Written task. Every record must be retyped exactly as it reads.
═════ Input material
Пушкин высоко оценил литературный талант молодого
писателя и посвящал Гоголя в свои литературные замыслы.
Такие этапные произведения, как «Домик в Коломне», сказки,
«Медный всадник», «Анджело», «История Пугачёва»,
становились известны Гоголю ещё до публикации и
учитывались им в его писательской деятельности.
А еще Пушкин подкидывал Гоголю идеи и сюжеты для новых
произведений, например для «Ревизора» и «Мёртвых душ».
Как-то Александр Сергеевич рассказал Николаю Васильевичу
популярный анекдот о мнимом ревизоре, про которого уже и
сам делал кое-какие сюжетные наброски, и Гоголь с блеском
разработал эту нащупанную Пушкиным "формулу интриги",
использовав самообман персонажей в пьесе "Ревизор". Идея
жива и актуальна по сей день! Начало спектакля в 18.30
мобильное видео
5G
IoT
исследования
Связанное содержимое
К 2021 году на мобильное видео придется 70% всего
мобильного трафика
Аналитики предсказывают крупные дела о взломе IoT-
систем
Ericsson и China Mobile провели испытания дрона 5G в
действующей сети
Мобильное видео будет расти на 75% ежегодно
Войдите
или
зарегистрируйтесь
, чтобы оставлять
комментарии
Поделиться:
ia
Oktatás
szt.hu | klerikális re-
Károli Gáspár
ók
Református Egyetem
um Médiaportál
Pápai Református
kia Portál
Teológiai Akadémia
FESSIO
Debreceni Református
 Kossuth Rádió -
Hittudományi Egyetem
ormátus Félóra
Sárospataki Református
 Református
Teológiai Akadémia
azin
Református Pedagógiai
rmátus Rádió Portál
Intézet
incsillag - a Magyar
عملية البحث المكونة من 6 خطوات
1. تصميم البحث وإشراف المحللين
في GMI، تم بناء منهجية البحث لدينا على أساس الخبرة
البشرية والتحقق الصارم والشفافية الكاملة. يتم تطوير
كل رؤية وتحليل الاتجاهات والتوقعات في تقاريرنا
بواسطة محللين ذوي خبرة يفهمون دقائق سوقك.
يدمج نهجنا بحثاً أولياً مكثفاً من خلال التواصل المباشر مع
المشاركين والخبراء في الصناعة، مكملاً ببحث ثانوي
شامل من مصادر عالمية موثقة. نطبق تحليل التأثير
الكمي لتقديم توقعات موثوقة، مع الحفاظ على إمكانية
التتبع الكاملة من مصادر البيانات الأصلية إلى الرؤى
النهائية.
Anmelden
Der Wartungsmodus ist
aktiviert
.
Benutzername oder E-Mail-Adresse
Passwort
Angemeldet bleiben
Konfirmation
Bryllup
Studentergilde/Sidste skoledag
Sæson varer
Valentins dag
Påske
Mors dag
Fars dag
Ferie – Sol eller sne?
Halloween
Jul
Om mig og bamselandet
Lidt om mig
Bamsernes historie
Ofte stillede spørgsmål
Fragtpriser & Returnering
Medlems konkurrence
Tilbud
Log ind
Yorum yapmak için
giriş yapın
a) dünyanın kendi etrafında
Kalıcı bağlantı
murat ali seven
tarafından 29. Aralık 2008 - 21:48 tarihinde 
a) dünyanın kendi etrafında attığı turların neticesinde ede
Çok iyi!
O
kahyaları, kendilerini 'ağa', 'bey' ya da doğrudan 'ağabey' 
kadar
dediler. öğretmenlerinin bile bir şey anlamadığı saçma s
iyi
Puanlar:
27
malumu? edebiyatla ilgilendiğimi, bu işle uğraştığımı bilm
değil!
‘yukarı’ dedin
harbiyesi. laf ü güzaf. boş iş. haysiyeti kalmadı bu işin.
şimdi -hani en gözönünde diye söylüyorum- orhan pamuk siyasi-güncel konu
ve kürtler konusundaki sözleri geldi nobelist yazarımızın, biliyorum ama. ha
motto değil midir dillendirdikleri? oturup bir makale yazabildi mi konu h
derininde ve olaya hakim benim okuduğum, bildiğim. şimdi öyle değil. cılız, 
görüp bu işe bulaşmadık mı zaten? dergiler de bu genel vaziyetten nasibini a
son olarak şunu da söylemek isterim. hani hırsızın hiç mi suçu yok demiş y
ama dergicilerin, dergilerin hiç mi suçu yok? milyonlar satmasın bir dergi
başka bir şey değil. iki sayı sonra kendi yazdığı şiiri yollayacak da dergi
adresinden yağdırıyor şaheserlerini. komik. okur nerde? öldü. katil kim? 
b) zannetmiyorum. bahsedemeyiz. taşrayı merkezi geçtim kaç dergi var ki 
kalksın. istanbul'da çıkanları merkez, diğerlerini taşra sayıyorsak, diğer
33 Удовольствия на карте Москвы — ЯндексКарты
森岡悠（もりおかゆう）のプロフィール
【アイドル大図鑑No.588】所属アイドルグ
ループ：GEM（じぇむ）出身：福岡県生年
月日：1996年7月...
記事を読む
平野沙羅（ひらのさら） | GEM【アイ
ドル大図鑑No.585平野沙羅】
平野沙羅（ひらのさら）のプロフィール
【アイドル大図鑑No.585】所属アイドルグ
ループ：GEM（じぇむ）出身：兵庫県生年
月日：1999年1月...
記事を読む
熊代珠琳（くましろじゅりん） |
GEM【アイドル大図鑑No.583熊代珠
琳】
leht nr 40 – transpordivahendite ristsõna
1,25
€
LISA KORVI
══════════
Result for this task.
Пушкин высоко оценил литературный талант молодого
писателя и посвящал Гоголя в свои литературные замыслы.
Такие этапные произведения, как «Домик в Коломне», сказки,
«Медный всадник», «Анджело», «История Пугачёва»,
становились известны Гоголю ещё до публикации и
учитывались им в его писательской деятельности.
А еще Пушкин подкидывал Гоголю идеи и сюжеты для новых
произведений, например для «Ревизора» и «Мёртвых душ».
Как-то Александр Сергеевич рассказал Николаю Васильевичу
популярный анекдот о мнимом ревизоре, про которого уже и
сам делал кое-какие сюжетные наброски, и Гоголь с блеском
разработал эту нащупанную Пушкиным "формулу интриги",
использовав самообман персонажей в пьесе "Ревизор". Идея
жива и актуальна по сей день! Начало спектакля в 18.30
мобильное видео
5G
IoT
исследования
Связанное содержимое
К 2021 году на мобильное видео придется 70% всего
мобильного трафика
Аналитики предсказывают крупные дела о взломе IoT-
систем
Ericsson и China Mobile провели испытания дрона 5G в
действующей сети
Мобильное видео будет расти на 75% ежегодно
Войдите
или
зарегистрируйтесь
, чтобы оставлять
комментарии
Поделиться:
ia
Oktatás
szt.hu | klerikális re-
Károli Gáspár
ók
Református Egyetem
um Médiaportál
Pápai Református
kia Portál
Teológiai Akadémia
FESSIO
Debreceni Református
 Kossuth Rádió -
Hittudományi Egyetem
ormátus Félóra
Sárospataki Református
 Református
Teológiai Akadémia
azin
Református Pedagógiai
rmátus Rádió Portál
Intézet
incsillag - a Magyar
عملية البحث المكونة من 6 خطوات
1. تصميم البحث وإشراف المحللين
في GMI، تم بناء منهجية البحث لدينا على أساس الخبرة
البشرية والتحقق الصارم والشفافية الكاملة. يتم تطوير
كل رؤية وتحليل الاتجاهات والتوقعات في تقاريرنا
بواسطة محللين ذوي خبرة يفهمون دقائق سوقك.
يدمج نهجنا بحثاً أولياً مكثفاً من خلال التواصل المباشر مع
المشاركين والخبراء في الصناعة، مكملاً ببحث ثانوي
شامل من مصادر عالمية موثقة. نطبق تحليل التأثير
الكمي لتقديم توقعات موثوقة، مع الحفاظ على إمكانية
التتبع الكاملة من مصادر البيانات الأصلية إلى الرؤى
النهائية.
Anmelden
Der Wartungsmodus ist
aktiviert
.
Benutzername oder E-Mail-Adresse
Passwort
Angemeldet bleiben
Konfirmation
Bryllup
Studentergilde/Sidste skoledag
Sæson varer
Valentins dag
Påske
Mors dag
Fars dag
Ferie – Sol eller sne?
Halloween
Jul
Om mig og bamselandet
Lidt om mig
Bamsernes historie
Ofte stillede spørgsmål
Fragtpriser & Returnering
Medlems konkurrence
Tilbud
Log ind
Yorum yapmak için
giriş yapın
a) dünyanın kendi etrafında
Kalıcı bağlantı
murat ali seven
tarafından 29. Aralık 2008 - 21:48 tarihinde 
a) dünyanın kendi etrafında attığı turların neticesinde ede
Çok iyi!
O
kahyaları, kendilerini 'ağa', 'bey' ya da doğrudan 'ağabey' 
kadar
dediler. öğretmenlerinin bile bir şey anlamadığı saçma s
iyi
Puanlar:
27
malumu? edebiyatla ilgilendiğimi, bu işle uğraştığımı bilm
değil!
‘yukarı’ dedin
harbiyesi. laf ü güzaf. boş iş. haysiyeti kalmadı bu işin.
şimdi -hani en gözönünde diye söylüyorum- orhan pamuk siyasi-güncel konu
ve kürtler konusundaki sözleri geldi nobelist yazarımızın, biliyorum ama. ha
motto değil midir dillendirdikleri? oturup bir makale yazabildi mi konu h
derininde ve olaya hakim benim okuduğum, bildiğim. şimdi öyle değil. cılız, 
görüp bu işe bulaşmadık mı zaten? dergiler de bu genel vaziyetten nasibini a
son olarak şunu da söylemek isterim. hani hırsızın hiç mi suçu yok demiş y
ama dergicilerin, dergilerin hiç mi suçu yok? milyonlar satmasın bir dergi
başka bir şey değil. iki sayı sonra kendi yazdığı şiiri yollayacak da dergi
adresinden yağdırıyor şaheserlerini. komik. okur nerde? öldü. katil kim? 
b) zannetmiyorum. bahsedemeyiz. taşrayı merkezi geçtim kaç dergi var ki 
kalksın. istanbul'da çıkanları merkez, diğerlerini taşra sayıyorsak, diğer
33 Удовольствия на карте Москвы — ЯндексКарты
森岡悠（もりおかゆう）のプロフィール
【アイドル大図鑑No.588】所属アイドルグ
ループ：GEM（じぇむ）出身：福岡県生年
月日：1996年7月...
記事を読む
平野沙羅（ひらのさら） | GEM【アイ
ドル大図鑑No.585平野沙羅】
平野沙羅（ひらのさら）のプロフィール
【アイドル大図鑑No.585】所属アイドルグ
ループ：GEM（じぇむ）出身：兵庫県生年
月日：1999年1月...
記事を読む
熊代珠琳（くましろじゅりん） |
GEM【アイドル大図鑑No.583熊代珠
琳】
leht nr 40 – transpordivahendite ristsõna
1,25
€
LISA KORVI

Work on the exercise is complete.